▸ **Your goal**: Determine whether each of the following statements agrees with the text on the $DATA Foundation, answering yes or no and quoting the words of the text that decide it: (a) Kled AI has registered 1.1 billion user-contributed records on the new network; (b) Patel confirmed the reported $2.4 billion valuation of Story Protocol; (c) Trace is a private platform restricted to major AI model developers.

▸ **Source document**:
##########

For crypto investors and traders, $DATA adds another project to the AI-blockchain crossover bucket. The ticker is new, but the market will probably judge it on old-fashioned numbers: how much data gets registered and how many AI developers use Trace. Then comes the harder question of whether anyone pays for licensed access at serious volume. AI copyright rulings will matter too. Yes, that sounds less exciting than a new token narrative. It is also the point. A court ruling that raises the cost of messy training data could make tools like $DATA more appealing quickly. The next things to watch are the public launch of Trace and any partnerships with major AI model developers.
FAQ
What is the $DATA Foundation?
$DATA Foundation is the new name for Story Protocol, an a16z-backed crypto firm now focused on blockchain infrastructure for AI data provenance, licensing, and consent.
What problem does the $DATA Foundation aim to solve?
It is trying to give AI companies a reliable record of who owns a dataset, how it was licensed, where it came from, and whether contributors agreed to its use.
How does the $DATA Network work?
The $DATA Network is an onchain registry that checks dataset origins, licensing, and consent history, then creates cryptographic receipts for data contributions.
What is Trace?
Trace is a public audit and search platform from $DATA Foundation. It creates cryptographic receipts so AI developers can check provenance, licensing, and consent before using data.
What is Kled AI’s role in this rebrand?
Kled AI is an opt-in human data marketplace that has integrated with $DATA Foundation. It has registered 1.1 billion user-contributed records on the new network.
How does the $DATA Foundation incentivize data contributors?
Through Poseidon and its Numo app, users can earn stablecoin payments in real time when they submit authenticated data.
What is the significance of this pivot for the crypto market?
The pivot shows a crypto company trying to solve a specific AI data problem instead of building another finance-first product.
What are the potential benefits for AI developers?
AI developers could use the $DATA Network to check data provenance, licensing terms, and consent history before training models on a dataset.
What is the reported valuation of Story Protocol prior to the rebrand?
Story Protocol reportedly had a $2.4 billion valuation before becoming $DATA Foundation, though Patel did not confirm the figure.
Who is the new CEO of the $DATA Foundation?
Andrea Muttoni is the CEO of the $DATA Foundation and is leading the company after the rebrand.

##########

[Transcribed page contents]
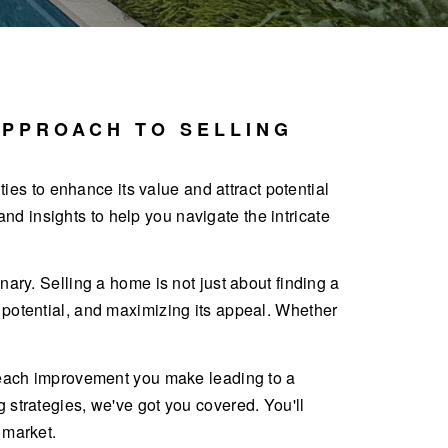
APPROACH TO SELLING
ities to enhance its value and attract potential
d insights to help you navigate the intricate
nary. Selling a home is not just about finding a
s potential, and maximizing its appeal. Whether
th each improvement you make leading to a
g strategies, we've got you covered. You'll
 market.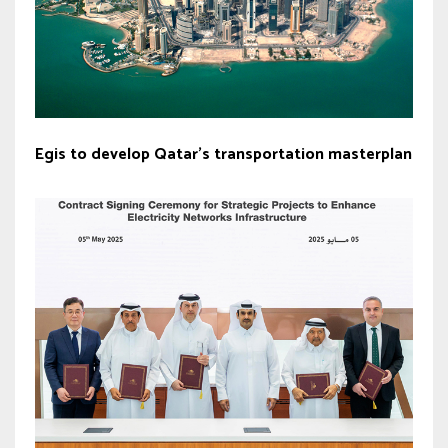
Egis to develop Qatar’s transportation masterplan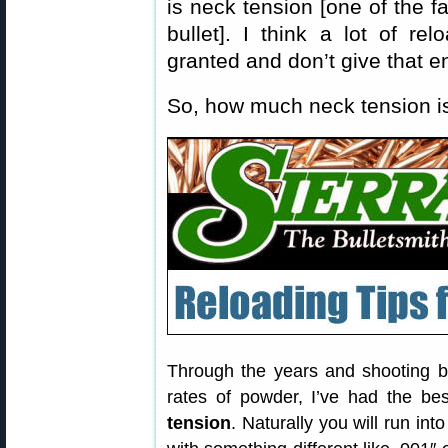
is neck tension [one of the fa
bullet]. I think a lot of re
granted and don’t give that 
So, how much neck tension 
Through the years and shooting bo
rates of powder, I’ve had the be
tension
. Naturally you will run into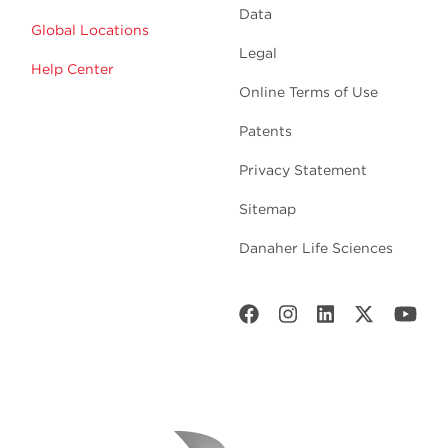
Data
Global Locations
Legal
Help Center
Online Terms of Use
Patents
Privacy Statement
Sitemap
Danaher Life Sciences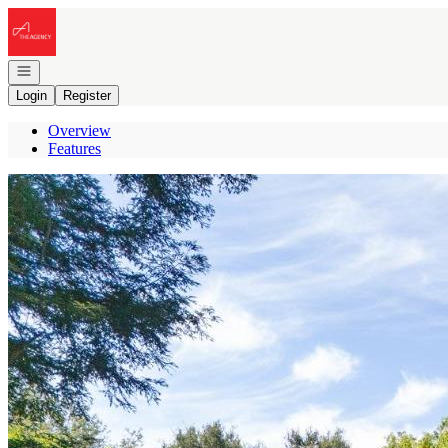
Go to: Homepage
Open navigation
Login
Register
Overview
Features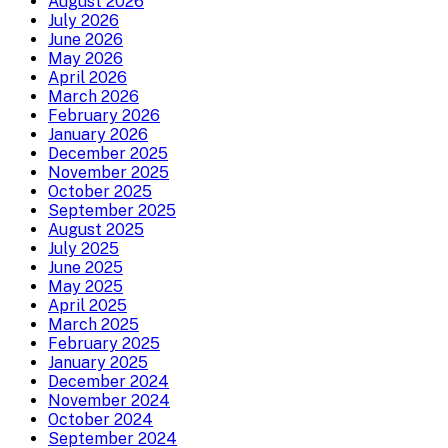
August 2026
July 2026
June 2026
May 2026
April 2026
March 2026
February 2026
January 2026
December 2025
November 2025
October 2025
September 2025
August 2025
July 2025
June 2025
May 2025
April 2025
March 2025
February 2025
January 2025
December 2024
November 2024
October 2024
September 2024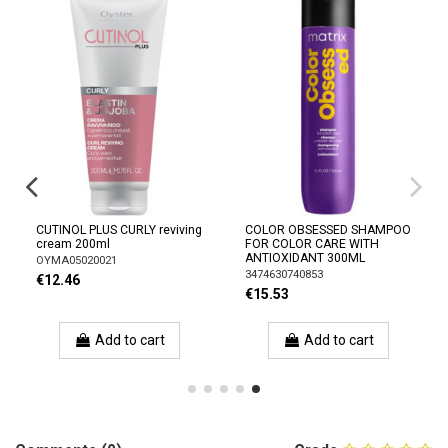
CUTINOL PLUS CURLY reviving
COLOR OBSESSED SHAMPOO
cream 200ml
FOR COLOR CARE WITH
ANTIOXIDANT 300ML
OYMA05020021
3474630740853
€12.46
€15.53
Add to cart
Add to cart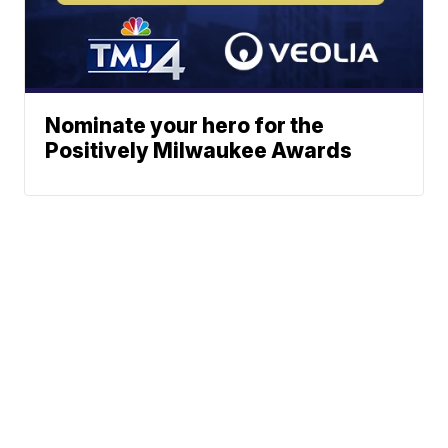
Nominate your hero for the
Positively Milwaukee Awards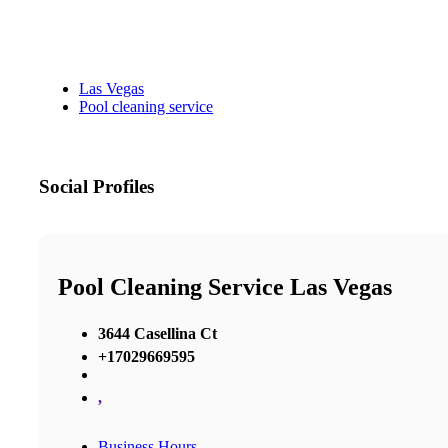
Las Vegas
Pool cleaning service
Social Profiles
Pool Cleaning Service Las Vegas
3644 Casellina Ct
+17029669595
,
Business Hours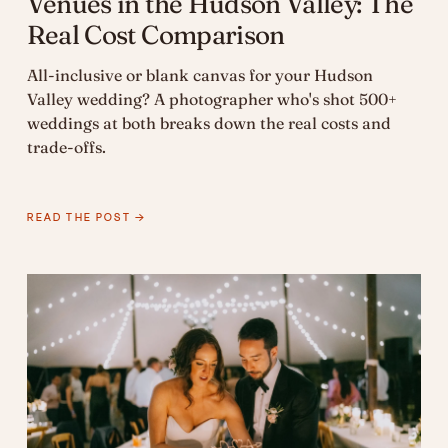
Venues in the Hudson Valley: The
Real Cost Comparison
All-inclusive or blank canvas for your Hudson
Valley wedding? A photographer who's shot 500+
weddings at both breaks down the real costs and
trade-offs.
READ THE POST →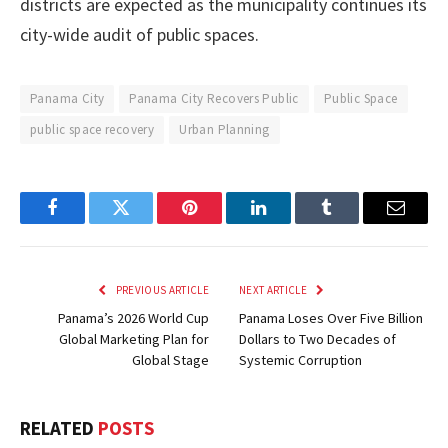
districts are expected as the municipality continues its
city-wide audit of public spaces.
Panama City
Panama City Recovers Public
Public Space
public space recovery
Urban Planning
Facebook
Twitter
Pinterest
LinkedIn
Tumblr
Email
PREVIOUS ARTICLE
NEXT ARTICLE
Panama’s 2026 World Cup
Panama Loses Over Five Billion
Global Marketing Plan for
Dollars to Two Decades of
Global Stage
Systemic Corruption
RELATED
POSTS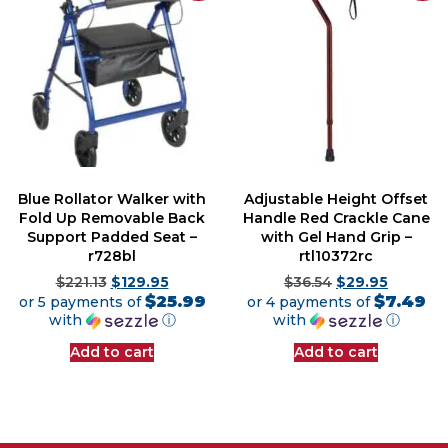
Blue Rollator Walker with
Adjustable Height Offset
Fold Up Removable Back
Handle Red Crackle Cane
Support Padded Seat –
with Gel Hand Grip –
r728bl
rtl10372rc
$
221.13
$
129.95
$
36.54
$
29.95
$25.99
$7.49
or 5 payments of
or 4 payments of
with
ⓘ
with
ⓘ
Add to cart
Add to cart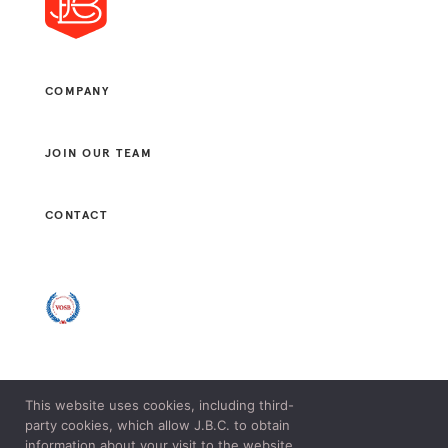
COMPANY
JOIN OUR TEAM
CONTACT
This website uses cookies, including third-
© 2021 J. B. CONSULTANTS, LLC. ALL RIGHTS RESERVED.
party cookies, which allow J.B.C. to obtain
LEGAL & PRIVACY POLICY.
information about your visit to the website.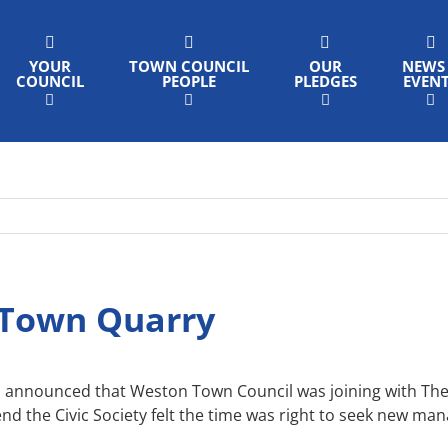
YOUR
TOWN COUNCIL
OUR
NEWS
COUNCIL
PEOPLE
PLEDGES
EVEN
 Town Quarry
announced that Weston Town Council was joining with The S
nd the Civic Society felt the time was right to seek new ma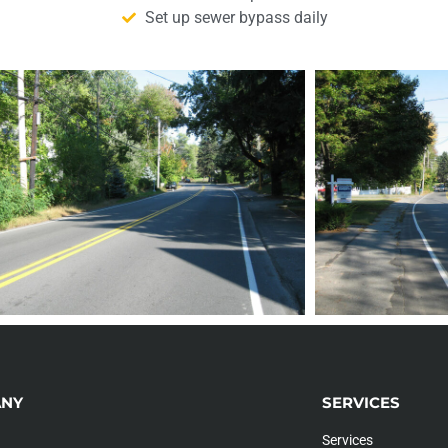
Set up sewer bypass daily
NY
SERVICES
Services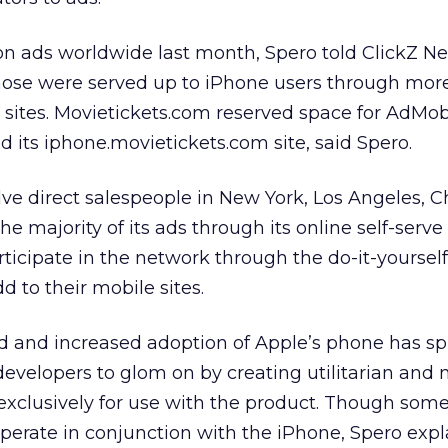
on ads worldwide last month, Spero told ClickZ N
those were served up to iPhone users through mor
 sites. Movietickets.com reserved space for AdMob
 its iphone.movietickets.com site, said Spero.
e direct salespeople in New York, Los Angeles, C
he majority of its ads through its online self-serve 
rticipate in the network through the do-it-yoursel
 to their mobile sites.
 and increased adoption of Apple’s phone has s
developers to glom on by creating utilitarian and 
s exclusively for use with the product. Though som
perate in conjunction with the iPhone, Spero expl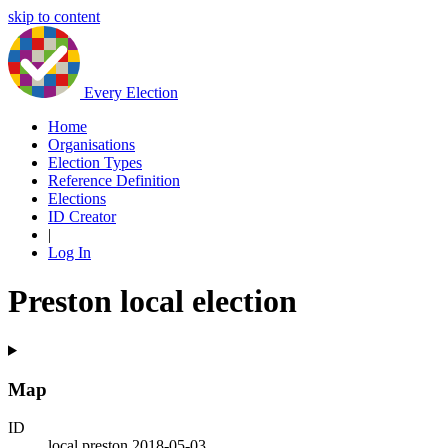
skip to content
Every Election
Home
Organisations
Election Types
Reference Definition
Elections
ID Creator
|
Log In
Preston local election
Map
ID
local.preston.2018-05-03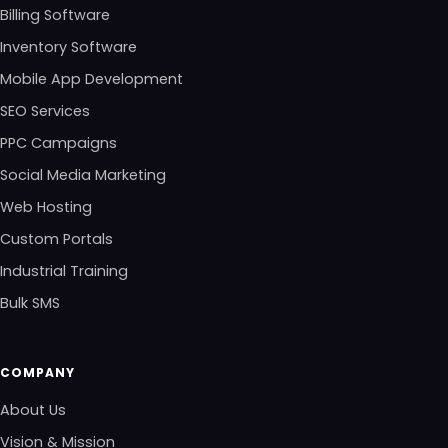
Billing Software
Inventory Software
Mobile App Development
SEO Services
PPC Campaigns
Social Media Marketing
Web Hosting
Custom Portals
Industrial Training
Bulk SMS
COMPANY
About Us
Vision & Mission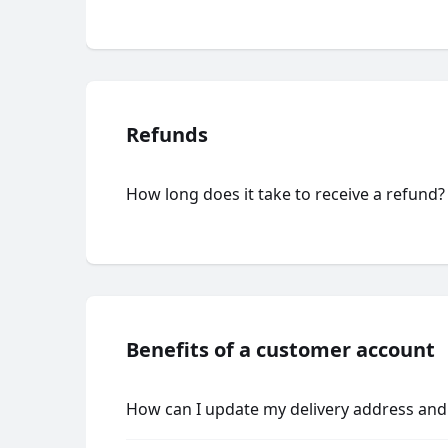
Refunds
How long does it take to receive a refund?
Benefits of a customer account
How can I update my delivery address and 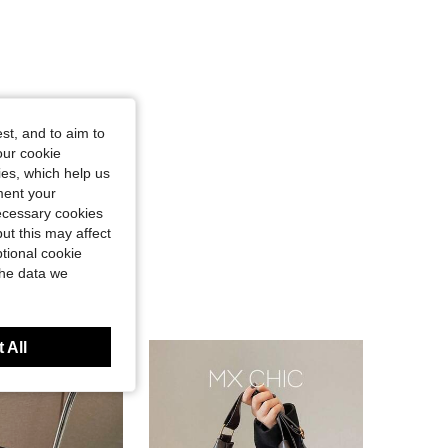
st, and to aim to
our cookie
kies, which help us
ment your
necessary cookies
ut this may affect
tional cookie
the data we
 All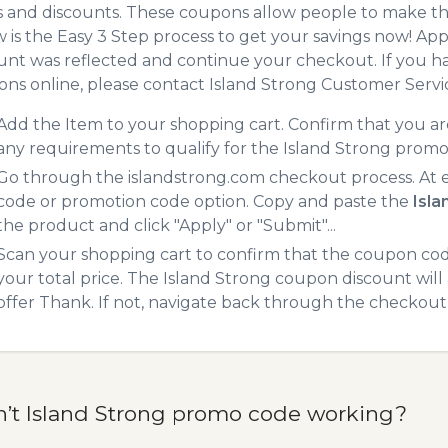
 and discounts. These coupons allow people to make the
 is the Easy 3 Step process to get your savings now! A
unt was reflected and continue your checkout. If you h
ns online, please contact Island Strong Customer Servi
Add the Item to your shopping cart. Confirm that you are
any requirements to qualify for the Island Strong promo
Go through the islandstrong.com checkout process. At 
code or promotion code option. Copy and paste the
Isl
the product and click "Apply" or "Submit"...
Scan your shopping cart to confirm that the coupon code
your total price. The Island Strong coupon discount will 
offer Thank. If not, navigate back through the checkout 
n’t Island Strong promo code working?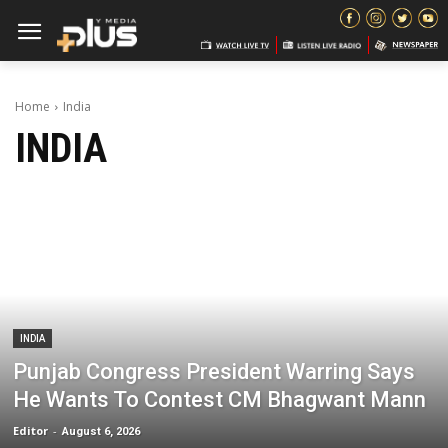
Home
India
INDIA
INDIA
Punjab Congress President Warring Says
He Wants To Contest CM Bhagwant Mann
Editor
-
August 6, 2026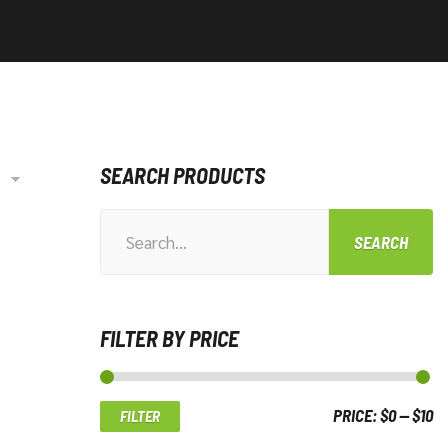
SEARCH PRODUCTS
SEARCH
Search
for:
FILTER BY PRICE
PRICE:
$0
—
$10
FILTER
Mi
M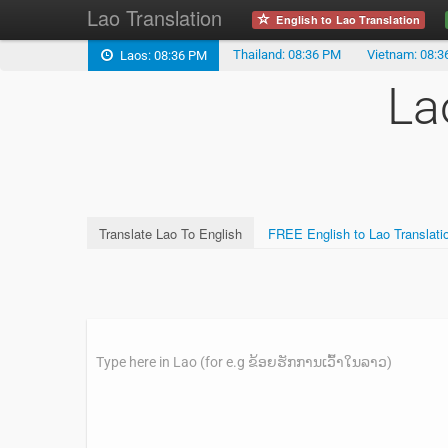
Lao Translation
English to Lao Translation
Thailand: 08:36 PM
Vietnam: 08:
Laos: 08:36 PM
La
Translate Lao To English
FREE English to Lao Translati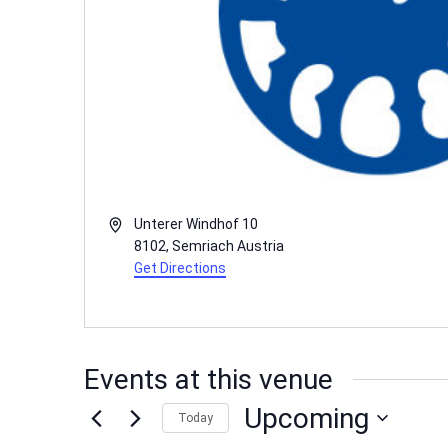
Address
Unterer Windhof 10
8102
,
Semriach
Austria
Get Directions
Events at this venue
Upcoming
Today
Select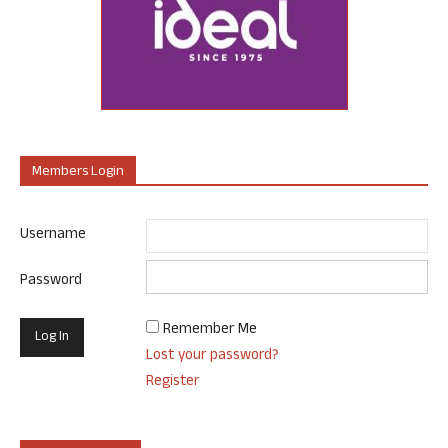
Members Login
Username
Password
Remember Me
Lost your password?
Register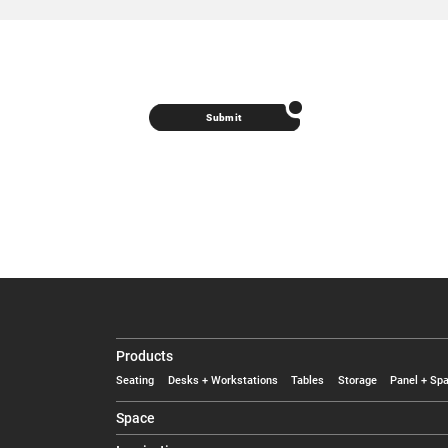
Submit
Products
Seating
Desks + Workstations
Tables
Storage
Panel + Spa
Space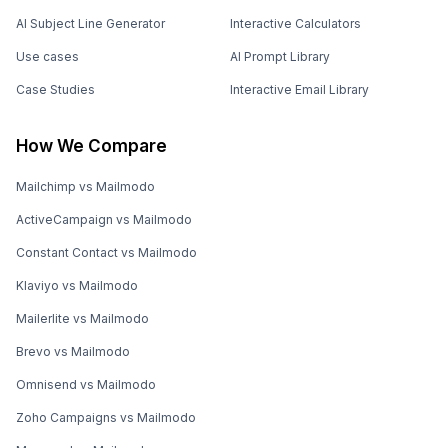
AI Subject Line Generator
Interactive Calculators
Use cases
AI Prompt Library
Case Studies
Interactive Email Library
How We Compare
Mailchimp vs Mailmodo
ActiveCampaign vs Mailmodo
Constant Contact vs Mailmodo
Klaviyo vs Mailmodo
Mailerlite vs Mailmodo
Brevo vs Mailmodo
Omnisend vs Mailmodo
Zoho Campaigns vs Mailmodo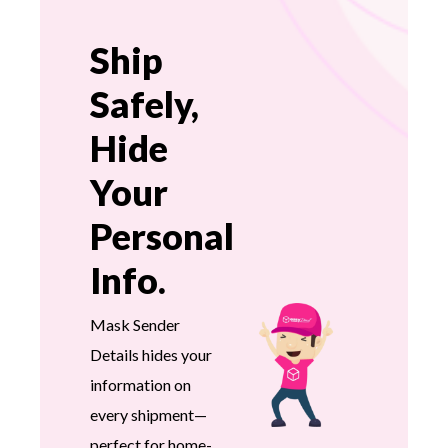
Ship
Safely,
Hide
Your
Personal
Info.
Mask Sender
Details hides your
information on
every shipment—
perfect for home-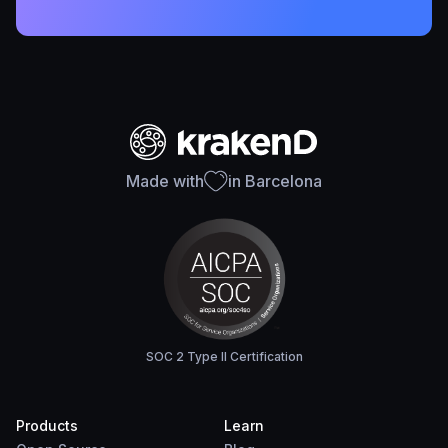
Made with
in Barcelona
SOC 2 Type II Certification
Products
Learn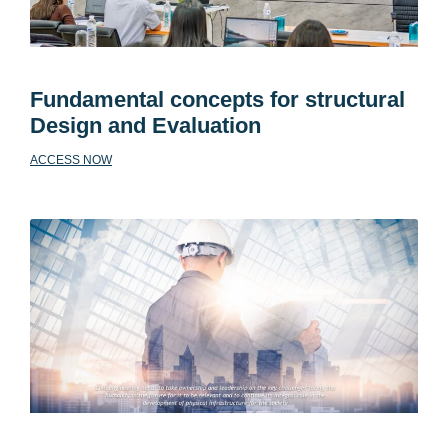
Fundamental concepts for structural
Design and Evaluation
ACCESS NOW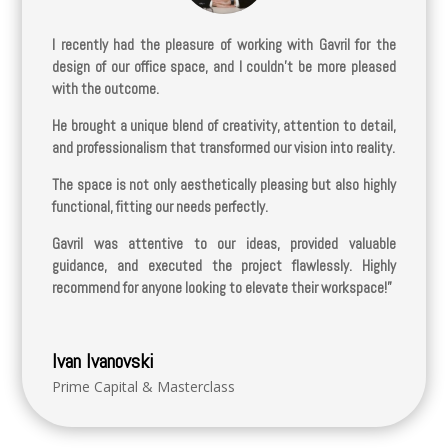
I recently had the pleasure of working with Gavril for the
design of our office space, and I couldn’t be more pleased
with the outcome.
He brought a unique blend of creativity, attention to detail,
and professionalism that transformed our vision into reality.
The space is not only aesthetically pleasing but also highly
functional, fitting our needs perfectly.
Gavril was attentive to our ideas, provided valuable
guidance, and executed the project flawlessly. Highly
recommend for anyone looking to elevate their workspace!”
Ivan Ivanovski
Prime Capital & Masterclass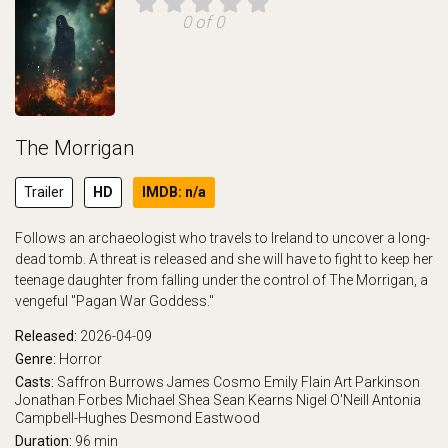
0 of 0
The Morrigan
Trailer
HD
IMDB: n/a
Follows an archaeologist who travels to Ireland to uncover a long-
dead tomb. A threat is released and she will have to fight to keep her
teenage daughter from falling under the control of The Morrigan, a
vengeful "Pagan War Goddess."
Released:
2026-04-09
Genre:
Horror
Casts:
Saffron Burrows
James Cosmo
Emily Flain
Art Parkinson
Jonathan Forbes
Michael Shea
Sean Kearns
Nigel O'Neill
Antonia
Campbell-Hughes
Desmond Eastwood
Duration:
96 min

##########

▸ **Exercise answer**:
(a) Yes: "It has registered 1.1 billion user-contributed records on the new network."
(b) No: "though Patel did not confirm the figure."
(c) No: "Trace is a public audit and search platform from $DATA Foundation."